What you have to do:
Copy word for word the lines from the first one through the line with "22: (82, 12)", including both ends, and leave the pictures out of your answer.
-- Record extracts follows --
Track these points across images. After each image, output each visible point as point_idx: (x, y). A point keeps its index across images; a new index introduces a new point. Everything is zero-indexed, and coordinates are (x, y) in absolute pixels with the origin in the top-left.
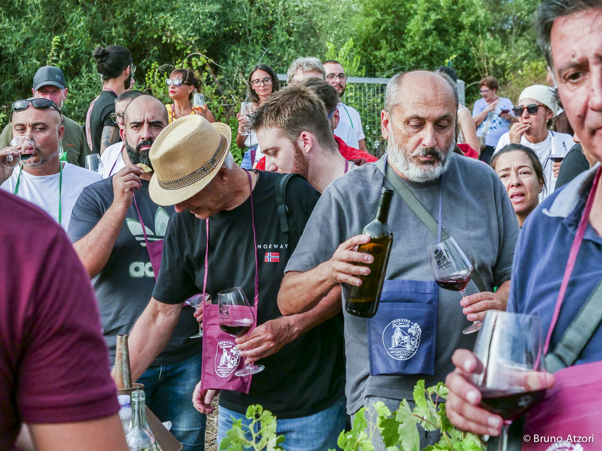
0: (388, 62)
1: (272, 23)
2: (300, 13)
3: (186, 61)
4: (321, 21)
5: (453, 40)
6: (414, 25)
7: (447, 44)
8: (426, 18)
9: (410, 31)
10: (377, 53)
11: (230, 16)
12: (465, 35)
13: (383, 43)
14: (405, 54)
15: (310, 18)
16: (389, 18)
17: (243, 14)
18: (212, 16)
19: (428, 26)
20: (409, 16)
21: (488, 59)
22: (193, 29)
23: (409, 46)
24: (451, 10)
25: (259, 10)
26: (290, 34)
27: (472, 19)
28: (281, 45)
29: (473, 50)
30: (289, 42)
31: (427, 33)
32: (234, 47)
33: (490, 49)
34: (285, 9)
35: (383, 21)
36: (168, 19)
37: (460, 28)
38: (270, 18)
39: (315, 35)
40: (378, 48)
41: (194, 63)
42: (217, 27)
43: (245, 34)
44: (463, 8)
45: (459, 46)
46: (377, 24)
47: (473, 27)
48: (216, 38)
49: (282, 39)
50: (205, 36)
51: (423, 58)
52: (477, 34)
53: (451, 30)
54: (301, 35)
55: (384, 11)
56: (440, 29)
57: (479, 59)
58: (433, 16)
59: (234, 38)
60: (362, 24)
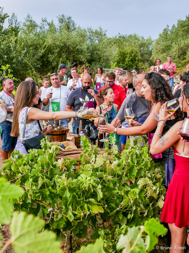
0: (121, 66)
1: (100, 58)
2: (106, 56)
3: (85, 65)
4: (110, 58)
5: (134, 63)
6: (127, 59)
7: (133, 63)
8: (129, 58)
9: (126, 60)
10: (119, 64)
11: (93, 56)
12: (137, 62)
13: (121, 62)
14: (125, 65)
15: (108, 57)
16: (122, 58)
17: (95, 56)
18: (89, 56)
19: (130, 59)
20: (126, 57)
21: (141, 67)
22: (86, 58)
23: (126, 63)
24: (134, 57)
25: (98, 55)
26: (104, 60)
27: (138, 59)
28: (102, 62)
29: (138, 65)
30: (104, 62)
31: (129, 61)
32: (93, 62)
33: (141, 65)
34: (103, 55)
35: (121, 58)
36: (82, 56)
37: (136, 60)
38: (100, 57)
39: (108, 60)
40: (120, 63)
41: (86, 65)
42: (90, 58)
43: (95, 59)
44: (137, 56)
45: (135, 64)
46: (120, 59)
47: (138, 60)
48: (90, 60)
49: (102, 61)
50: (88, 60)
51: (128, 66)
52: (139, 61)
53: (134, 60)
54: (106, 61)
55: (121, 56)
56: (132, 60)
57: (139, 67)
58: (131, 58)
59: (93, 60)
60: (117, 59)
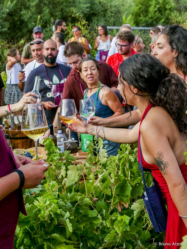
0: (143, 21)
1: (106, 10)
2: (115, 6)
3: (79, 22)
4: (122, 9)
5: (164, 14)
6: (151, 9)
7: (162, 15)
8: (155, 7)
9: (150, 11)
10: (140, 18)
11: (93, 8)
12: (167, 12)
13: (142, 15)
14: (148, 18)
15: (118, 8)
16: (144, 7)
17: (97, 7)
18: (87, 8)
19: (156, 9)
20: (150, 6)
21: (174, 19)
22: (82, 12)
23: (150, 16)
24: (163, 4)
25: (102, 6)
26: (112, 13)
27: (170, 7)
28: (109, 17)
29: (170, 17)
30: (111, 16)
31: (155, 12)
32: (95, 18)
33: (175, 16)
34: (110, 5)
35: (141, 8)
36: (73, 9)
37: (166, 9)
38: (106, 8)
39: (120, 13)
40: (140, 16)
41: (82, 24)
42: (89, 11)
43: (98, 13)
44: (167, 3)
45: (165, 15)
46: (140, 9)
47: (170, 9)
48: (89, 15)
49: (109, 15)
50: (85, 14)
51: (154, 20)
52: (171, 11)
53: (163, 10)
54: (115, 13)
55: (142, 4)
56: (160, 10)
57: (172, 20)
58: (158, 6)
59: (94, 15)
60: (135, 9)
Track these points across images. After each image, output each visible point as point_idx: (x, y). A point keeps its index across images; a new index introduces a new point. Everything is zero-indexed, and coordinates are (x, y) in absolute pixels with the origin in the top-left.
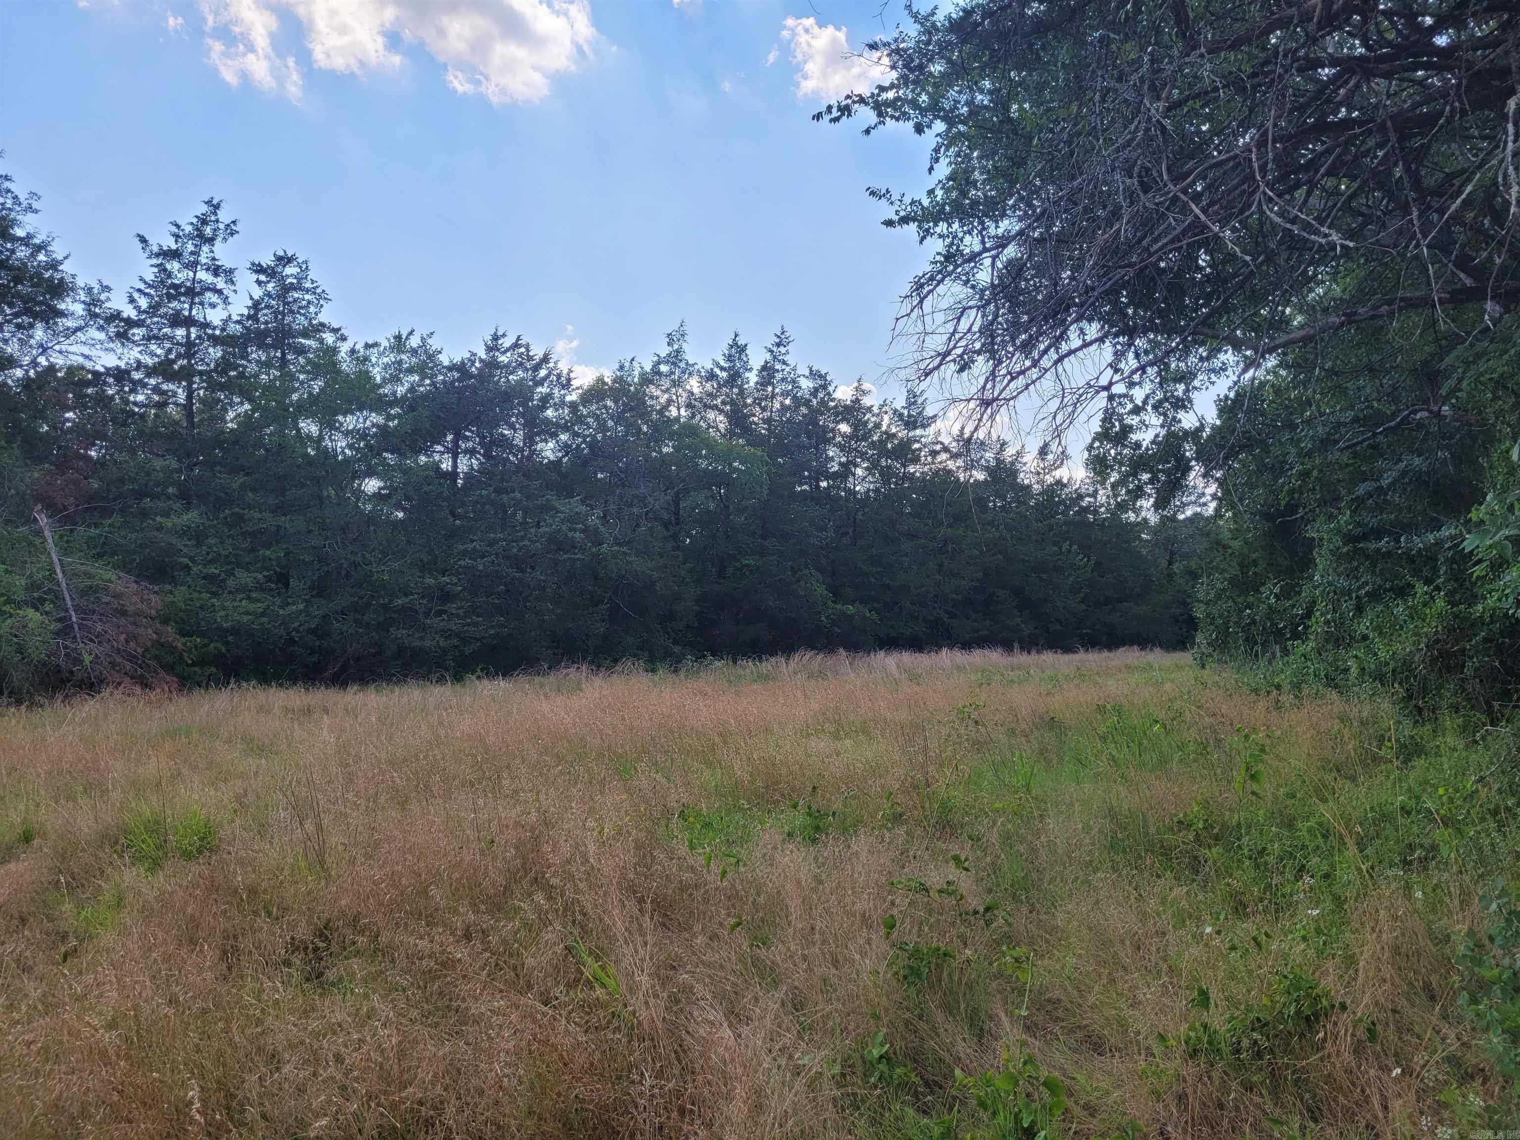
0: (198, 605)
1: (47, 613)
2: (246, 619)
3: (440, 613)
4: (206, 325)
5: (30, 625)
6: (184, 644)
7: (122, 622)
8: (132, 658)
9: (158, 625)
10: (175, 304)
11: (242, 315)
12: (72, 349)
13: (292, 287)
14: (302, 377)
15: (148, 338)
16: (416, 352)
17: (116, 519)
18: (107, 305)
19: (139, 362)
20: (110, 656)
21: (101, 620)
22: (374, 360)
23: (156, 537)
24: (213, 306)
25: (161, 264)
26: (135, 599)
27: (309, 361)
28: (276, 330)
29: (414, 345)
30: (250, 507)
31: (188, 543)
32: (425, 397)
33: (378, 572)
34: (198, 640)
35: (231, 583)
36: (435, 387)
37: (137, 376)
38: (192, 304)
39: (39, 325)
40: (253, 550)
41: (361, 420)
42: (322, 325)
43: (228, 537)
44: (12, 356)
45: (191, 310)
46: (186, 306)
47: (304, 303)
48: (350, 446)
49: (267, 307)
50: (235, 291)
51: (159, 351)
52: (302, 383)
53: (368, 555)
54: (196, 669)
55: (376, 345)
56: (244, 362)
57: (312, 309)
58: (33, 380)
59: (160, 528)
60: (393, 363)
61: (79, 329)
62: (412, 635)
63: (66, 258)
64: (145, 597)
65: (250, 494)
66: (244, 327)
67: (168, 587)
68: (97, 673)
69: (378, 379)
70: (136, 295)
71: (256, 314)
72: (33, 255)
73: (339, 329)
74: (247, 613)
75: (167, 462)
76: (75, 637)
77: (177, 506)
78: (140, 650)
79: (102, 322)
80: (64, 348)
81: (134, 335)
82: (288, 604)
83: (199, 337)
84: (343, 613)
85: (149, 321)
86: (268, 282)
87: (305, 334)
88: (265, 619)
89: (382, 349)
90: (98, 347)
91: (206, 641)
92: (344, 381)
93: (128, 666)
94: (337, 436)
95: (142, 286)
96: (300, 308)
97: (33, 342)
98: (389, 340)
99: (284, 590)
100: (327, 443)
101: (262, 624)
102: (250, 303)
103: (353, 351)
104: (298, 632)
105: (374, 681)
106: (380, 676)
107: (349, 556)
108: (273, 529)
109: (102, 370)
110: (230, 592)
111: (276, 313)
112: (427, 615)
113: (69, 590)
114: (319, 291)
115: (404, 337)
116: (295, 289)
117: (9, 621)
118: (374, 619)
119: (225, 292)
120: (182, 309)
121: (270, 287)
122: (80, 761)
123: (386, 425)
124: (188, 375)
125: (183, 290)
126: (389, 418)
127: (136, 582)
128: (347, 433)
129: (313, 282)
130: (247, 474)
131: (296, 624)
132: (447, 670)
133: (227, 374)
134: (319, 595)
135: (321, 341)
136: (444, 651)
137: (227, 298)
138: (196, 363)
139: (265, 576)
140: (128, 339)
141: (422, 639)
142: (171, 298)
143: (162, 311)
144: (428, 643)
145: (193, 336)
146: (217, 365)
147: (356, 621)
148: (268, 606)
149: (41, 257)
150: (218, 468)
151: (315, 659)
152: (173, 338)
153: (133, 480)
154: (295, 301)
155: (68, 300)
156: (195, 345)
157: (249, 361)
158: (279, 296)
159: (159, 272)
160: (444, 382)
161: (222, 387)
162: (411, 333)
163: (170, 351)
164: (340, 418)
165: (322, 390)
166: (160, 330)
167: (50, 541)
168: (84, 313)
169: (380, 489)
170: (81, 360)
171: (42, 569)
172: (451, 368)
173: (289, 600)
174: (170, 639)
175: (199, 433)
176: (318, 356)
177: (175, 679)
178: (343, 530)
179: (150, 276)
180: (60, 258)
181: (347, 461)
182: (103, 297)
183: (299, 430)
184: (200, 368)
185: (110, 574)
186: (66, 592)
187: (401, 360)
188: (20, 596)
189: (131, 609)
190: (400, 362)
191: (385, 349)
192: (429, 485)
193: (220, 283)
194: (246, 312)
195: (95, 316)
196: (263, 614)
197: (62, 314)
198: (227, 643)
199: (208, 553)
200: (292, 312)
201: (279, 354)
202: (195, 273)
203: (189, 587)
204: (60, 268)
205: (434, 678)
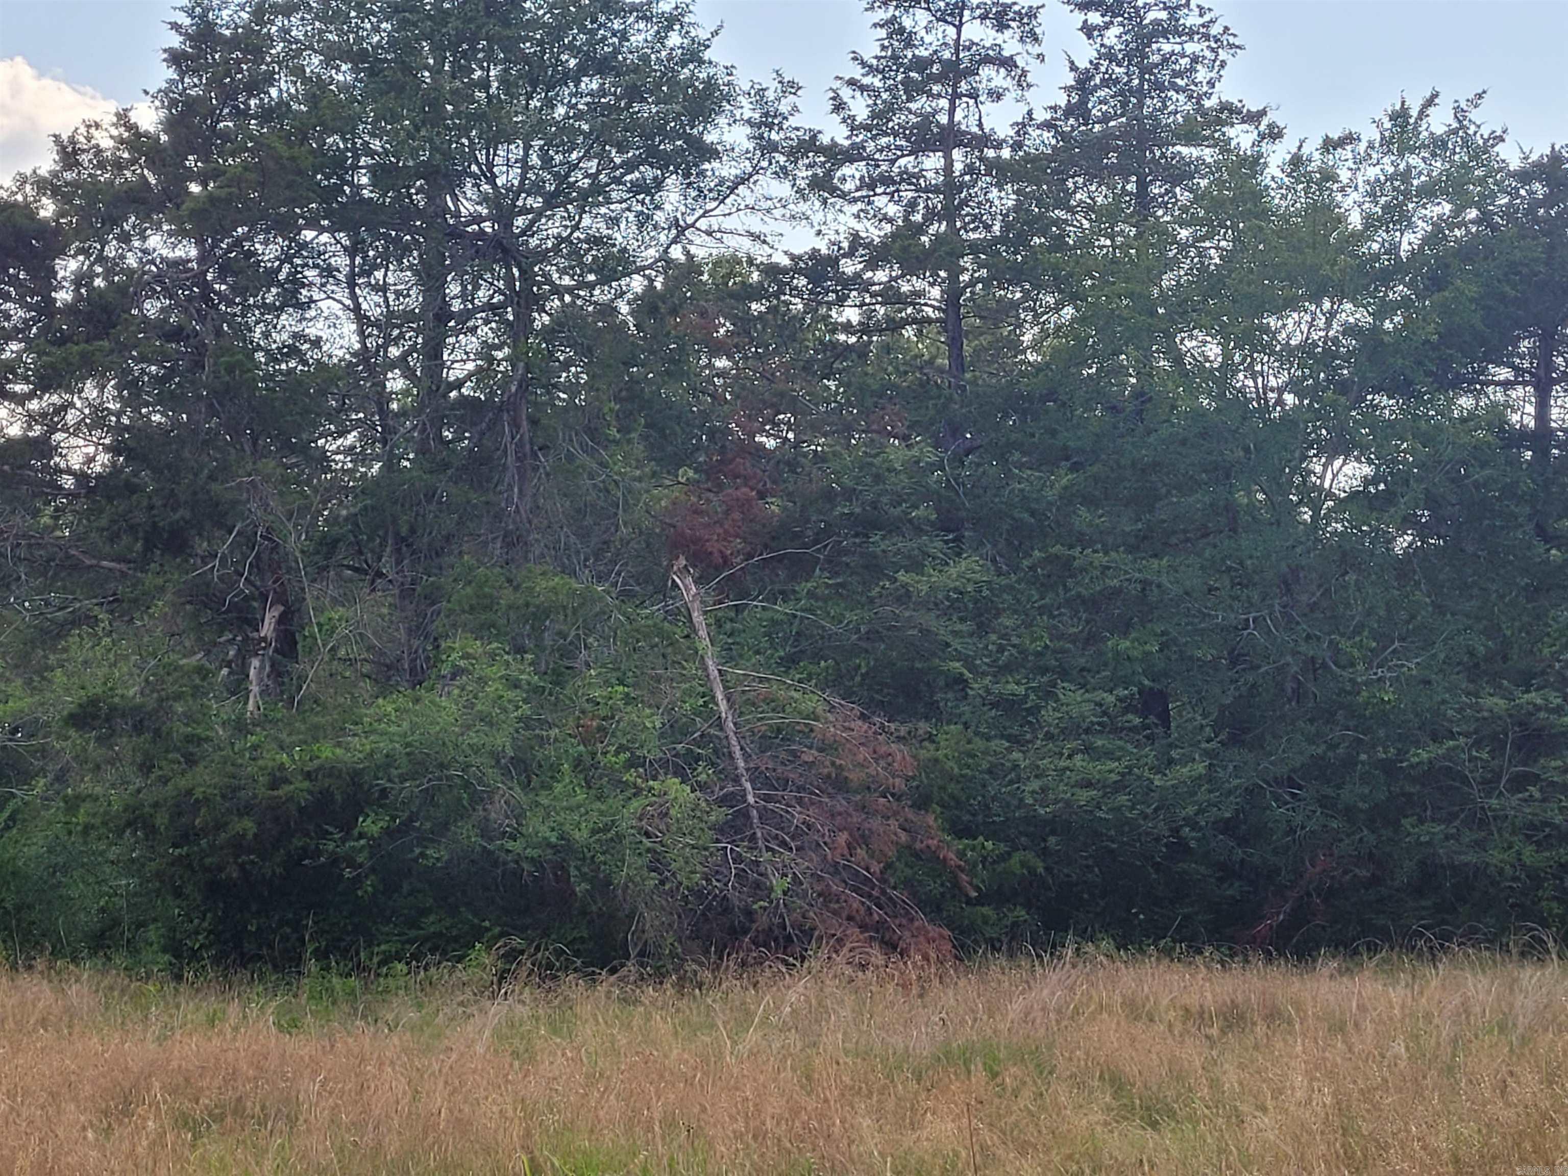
-- Record extracts concluded --
Exercise solution:
Track these points across images. After each image, output each visible point as point_idx: (x, y). A point keeps its index across images; a new index introduces a new point. Everything is zero-indexed, and coordinates are (x, y) in absolute pixels with the origin in the top-left.
0: (388, 62)
1: (272, 23)
2: (300, 13)
3: (186, 61)
4: (321, 21)
5: (453, 40)
6: (414, 25)
7: (447, 44)
8: (426, 18)
9: (410, 31)
10: (377, 53)
11: (230, 16)
12: (465, 35)
13: (383, 43)
14: (405, 54)
15: (310, 18)
16: (389, 18)
17: (243, 14)
18: (212, 16)
19: (428, 26)
20: (409, 16)
21: (488, 59)
22: (193, 29)
23: (409, 46)
24: (451, 10)
25: (259, 10)
26: (290, 34)
27: (472, 19)
28: (281, 45)
29: (473, 50)
30: (289, 42)
31: (427, 33)
32: (234, 47)
33: (490, 49)
34: (285, 9)
35: (383, 21)
36: (168, 19)
37: (460, 28)
38: (270, 18)
39: (315, 35)
40: (378, 48)
41: (194, 63)
42: (217, 27)
43: (245, 34)
44: (463, 8)
45: (459, 46)
46: (377, 24)
47: (473, 27)
48: (216, 38)
49: (282, 39)
50: (205, 36)
51: (423, 58)
52: (477, 34)
53: (451, 30)
54: (301, 35)
55: (384, 11)
56: (440, 29)
57: (479, 59)
58: (433, 16)
59: (234, 38)
60: (362, 24)
0: (121, 66)
1: (100, 58)
2: (106, 56)
3: (85, 65)
4: (110, 58)
5: (134, 63)
6: (127, 59)
7: (133, 63)
8: (129, 58)
9: (126, 60)
10: (119, 64)
11: (93, 56)
12: (137, 62)
13: (121, 62)
14: (125, 65)
15: (108, 57)
16: (122, 58)
17: (95, 56)
18: (89, 56)
19: (130, 59)
20: (126, 57)
21: (141, 67)
22: (86, 58)
23: (126, 63)
24: (134, 57)
25: (98, 55)
26: (104, 60)
27: (138, 59)
28: (102, 62)
29: (138, 65)
30: (104, 62)
31: (129, 61)
32: (93, 62)
33: (141, 65)
34: (103, 55)
35: (121, 58)
36: (82, 56)
37: (136, 60)
38: (100, 57)
39: (108, 60)
40: (120, 63)
41: (86, 65)
42: (90, 58)
43: (95, 59)
44: (137, 56)
45: (135, 64)
46: (120, 59)
47: (138, 60)
48: (90, 60)
49: (102, 61)
50: (88, 60)
51: (128, 66)
52: (139, 61)
53: (134, 60)
54: (106, 61)
55: (121, 56)
56: (132, 60)
57: (139, 67)
58: (131, 58)
59: (93, 60)
60: (117, 59)
0: (143, 21)
1: (106, 10)
2: (115, 6)
3: (79, 22)
4: (122, 9)
5: (164, 14)
6: (151, 9)
7: (162, 15)
8: (155, 7)
9: (150, 11)
10: (140, 18)
11: (93, 8)
12: (167, 12)
13: (142, 15)
14: (148, 18)
15: (118, 8)
16: (144, 7)
17: (97, 7)
18: (87, 8)
19: (156, 9)
20: (150, 6)
21: (174, 19)
22: (82, 12)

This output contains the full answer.